In a dataset with multiple observations for each subject I want to take a subset with only the maximum data value for each record. For example, with a following dataset:
ID <- c(1,1,1,2,2,2,2,3,3)
Value <- c(2,3,5,2,5,8,17,3,5)
Event <- c(1,1,2,1,2,1,2,2,2)
group <- data.frame(Subject=ID, pt=Value, Event=Event)
Subject 1, 2, and 3 have the biggest pt value of 5, 17, and 5 respectively.

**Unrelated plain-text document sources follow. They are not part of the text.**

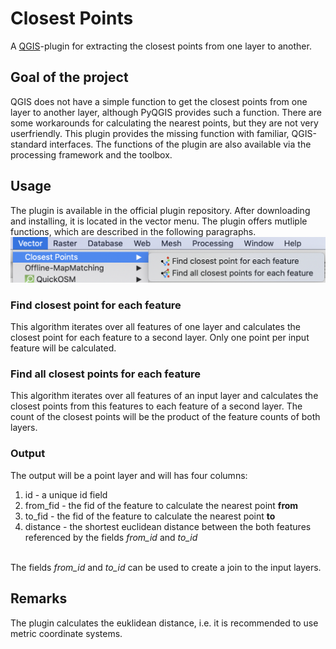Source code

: # Closest Points
A <a href="https://github.com/qgis/QGIS">QGIS</a>-plugin for extracting the closest points from one layer to another.

## Goal of the project
QGIS does not have a simple function to get the closest points from one layer to another layer, although PyQGIS provides such a function.
There are some workarounds for calculating the nearest points, but they are not very userfriendly.
This plugin provides the missing function with familiar, QGIS-standard interfaces. The functions of the plugin are also available via the processing framework and the toolbox.

## Usage
The plugin is available in the official plugin repository. After downloading and installing, it is located in the vector menu.
The plugin offers mutliple functions, which are described in the following paragraphs.
<img src="screenshots/vector_menu.png" />

### Find closest point for each feature
This algorithm iterates over all features of one layer and calculates the closest point for each feature to a second layer.
Only one point per input feature will be calculated.

### Find all closest points for each feature
This algorithm iterates over all features of an input layer and calculates the closest points from this features to each feature of a second layer.
The count of the closest points will be the product of the feature counts of both layers.

### Output
The output will be a point layer and will has four columns:
1. id - a unique id field
2. from_fid - the fid of the feature to calculate the nearest point <b>from</b>
3. to_fid - the fid of the feature to calculate the nearest point <b>to</b>
4. distance - the shortest euclidean distance between the both features referenced by the fields <i>from_id</i> and <i>to_id</i>
<br>
The fields <i>from_id</i> and <i>to_id</i> can be used to create a join to the input layers.

## Remarks
The plugin calculates the euklidean distance, i.e. it is recommended to use metric coordinate systems.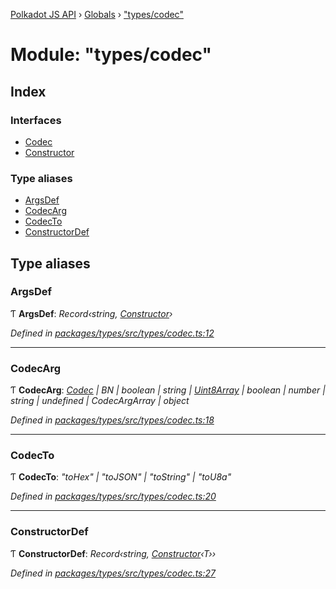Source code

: [Polkadot JS API](../README.md) › [Globals](../globals.md) › ["types/codec"](_types_codec_.md)

# Module: "types/codec"

## Index

### Interfaces

* [Codec](../interfaces/_types_codec_.codec.md)
* [Constructor](../interfaces/_types_codec_.constructor.md)

### Type aliases

* [ArgsDef](_types_codec_.md#argsdef)
* [CodecArg](_types_codec_.md#codecarg)
* [CodecTo](_types_codec_.md#codecto)
* [ConstructorDef](_types_codec_.md#constructordef)

## Type aliases

###  ArgsDef

Ƭ **ArgsDef**: *Record‹string, [Constructor](../interfaces/_types_codec_.constructor.md)›*

*Defined in [packages/types/src/types/codec.ts:12](https://github.com/polkadot-js/api/blob/134bc22463/packages/types/src/types/codec.ts#L12)*

___

###  CodecArg

Ƭ **CodecArg**: *[Codec](../interfaces/_types_codec_.codec.md) | BN | boolean | string | [Uint8Array](../classes/_codec_raw_.raw.md#static-uint8array) | boolean | number | string | undefined | CodecArgArray | object*

*Defined in [packages/types/src/types/codec.ts:18](https://github.com/polkadot-js/api/blob/134bc22463/packages/types/src/types/codec.ts#L18)*

___

###  CodecTo

Ƭ **CodecTo**: *"toHex" | "toJSON" | "toString" | "toU8a"*

*Defined in [packages/types/src/types/codec.ts:20](https://github.com/polkadot-js/api/blob/134bc22463/packages/types/src/types/codec.ts#L20)*

___

###  ConstructorDef

Ƭ **ConstructorDef**: *Record‹string, [Constructor](../interfaces/_types_codec_.constructor.md)‹T››*

*Defined in [packages/types/src/types/codec.ts:27](https://github.com/polkadot-js/api/blob/134bc22463/packages/types/src/types/codec.ts#L27)*
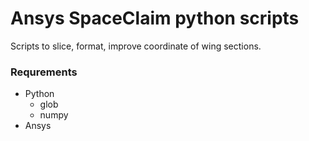 # Ansys SpaceClaim python scripts

Scripts to slice, format, improve coordinate of wing sections.

### **Requrements**
* Python
    - glob
    - numpy
* Ansys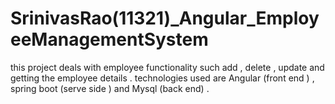 # SrinivasRao(11321)_Angular_EmployeeManagementSystem
this project deals with employee functionality such add , delete , update and getting the employee details . technologies used  are Angular (front end ) , spring boot (serve side ) and Mysql (back end) .
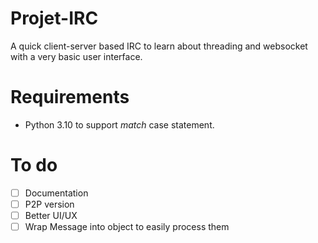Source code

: # Projet-IRC
A quick client-server based IRC to learn about threading and websocket with a very basic user interface.

# Requirements
* Python 3.10 to support *match* case statement.

# To do
- [ ] Documentation
- [ ] P2P version
- [ ] Better UI/UX
- [ ] Wrap Message into object to easily process them
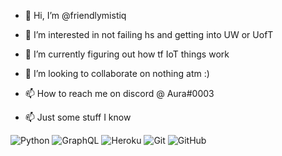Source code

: - 👋 Hi, I’m @friendlymistiq
- 👀 I’m interested in not failing hs and getting into UW or UofT
- 🌱 I’m currently figuring out how tf IoT things work
- 💞️ I’m looking to collaborate on nothing atm :)
- 📫 How to reach me on discord @ Aura#0003

- 📫 Just some stuff I know 

![Python](https://img.shields.io/badge/-Python-black?style=flat-square&logo=Python)
![GraphQL](https://img.shields.io/badge/-GraphQL-E10098?style=flat-square&logo=graphql)
![Heroku](https://img.shields.io/badge/-Heroku-430098?style=flat-square&logo=heroku)
![Git](https://img.shields.io/badge/-Git-black?style=flat-square&logo=git)
![GitHub](https://img.shields.io/badge/-GitHub-181717?style=flat-square&logo=github)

How could I first find the biggest pt value for each subject, and then, put this observation in another data frame? The resulting data frame should only have the biggest pt values for each subject.
Here's a data.table
solution:
require(data.table) ## 1.9.2
group <- as.data.table(group)
If you want to keep all the entries corresponding to max values of pt
within each group:
group[group[, .I[pt == max(pt)], by=Subject]$V1]
# Subject pt Event
# 1: 1 5 2
# 2: 2 17 2
# 3: 3 5 2
If you'd like just the first max value of pt
:
group[group[, .I[which.max(pt)], by=Subject]$V1]
# Subject pt Event
# 1: 1 5 2
# 2: 2 17 2
# 3: 3 5 2
In this case, it doesn't make a difference, as there aren't multiple maximum values within any group in your data.